The rush to puberty blockers disrupts this self-correcting process and often involves only a cursory examination of mental health issues, family trauma, ­autism and other factors that may predate the gender dysphoria, it’s argued.

“Far be it from anybody to say that there are absolutely no ­people in the world who are genuinely gender dysphoric and who find it impossible to live in their biological sex,” said Dr Kenny, a clinician who until recently was a psychology professor at Sydney University. “What I’m saying is it’s been massively and irresponsibly over-diagnosed … (these children and teens) are going to be irrevocably damaged by the treatment they received.”

In June last year, paediatrician Mich­elle Telfer, director of the Royal Children’s Hospital Gender Service in Melbourne and lead auth­or on the new treatment stan­dards, said starting medical intervention as young as 13 or 14 was “not at all controversial within those with expertise ­because we all know that we have been doing this for years”.

“The consequence of not treating are known to be severe in terms of depression, self-harm, suicide,” she said. Sceptics say the suicide risk linked to gender dysphoria itself has been exaggerated, while evidence showing high suicide risk in adults who ­undergo full medical transition has been downplayed.

Professor Telfer said the proportion of patients regretting hormone treatment was “as low as 0.4 to 0.6 per cent”.

Dean, 28, from Sydney, is among those who come to regret going trans.

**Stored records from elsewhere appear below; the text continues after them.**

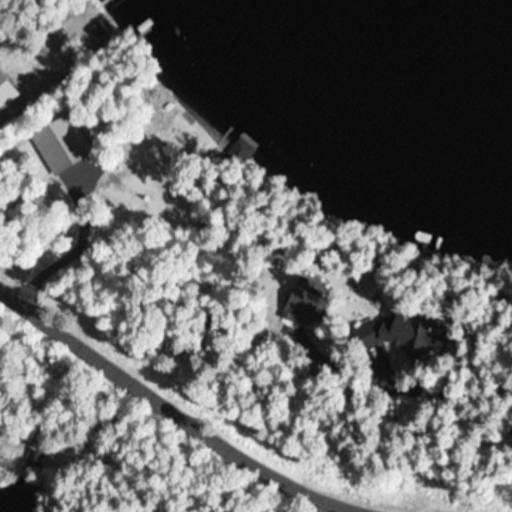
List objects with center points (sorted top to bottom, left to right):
building: (60, 144)
building: (299, 303)
building: (391, 334)
road: (188, 421)
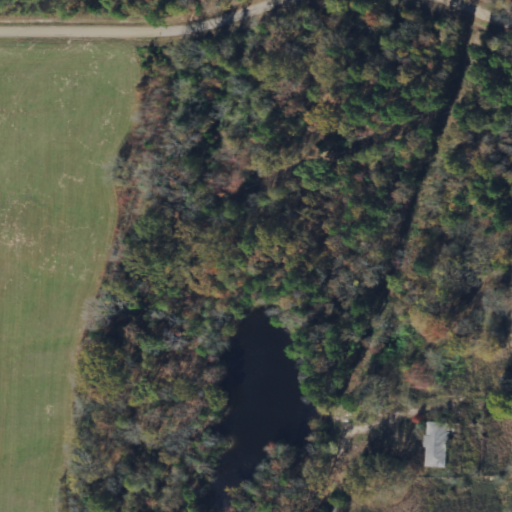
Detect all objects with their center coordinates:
road: (255, 9)
building: (437, 444)
road: (348, 461)
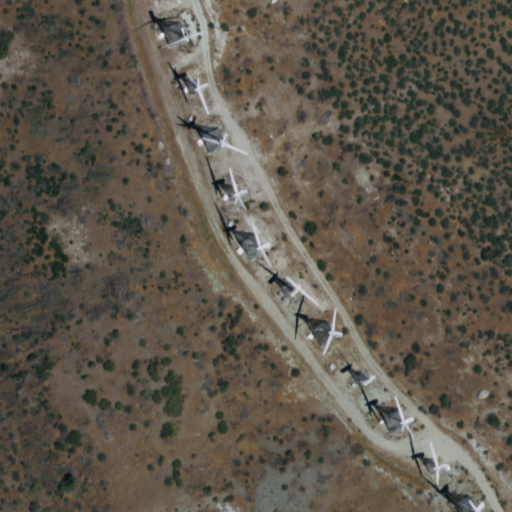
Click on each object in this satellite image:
wind turbine: (164, 38)
wind turbine: (182, 88)
building: (211, 140)
wind turbine: (210, 142)
wind turbine: (227, 194)
wind turbine: (245, 250)
road: (309, 270)
wind turbine: (281, 294)
building: (321, 334)
wind turbine: (317, 337)
wind turbine: (356, 383)
building: (391, 421)
wind turbine: (389, 427)
wind turbine: (430, 477)
building: (462, 505)
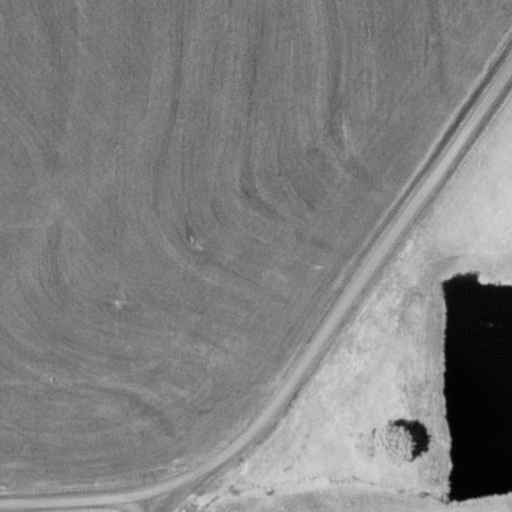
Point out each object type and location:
road: (352, 303)
road: (89, 499)
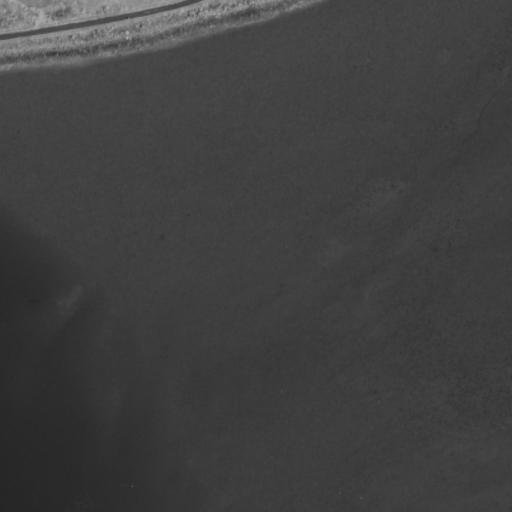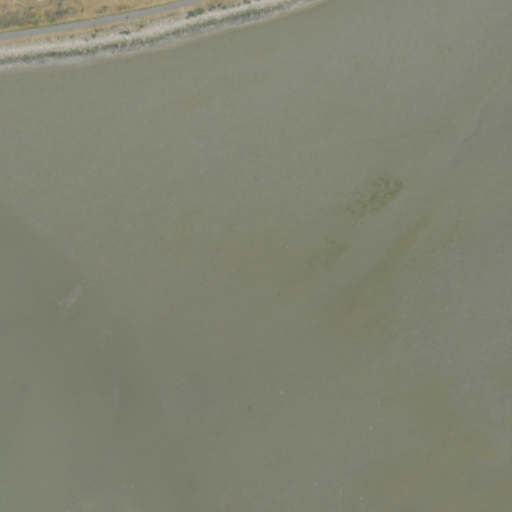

After 10 years as “Andrea”, dangerous encounters with men and the “self-torture” of hair ­removal and body sculpting, he began to think “this is not natural”. He believes it’s wrong for friends, parents and teachers to automatically “support” a young person’s wish to go trans.

“I’m really passionate about this because I have younger siblings, and they’re being taught about (trans) in school. Their minds are still developing: what if they grow up and want to have children naturally but their bodies have been changed?”

Raised in a loving, religious family, Dean was conscious of early same-sex attraction. “Me being trans, it was like a thing for me to escape being homosexual; it seemed more ­acceptable for me to be a woman.”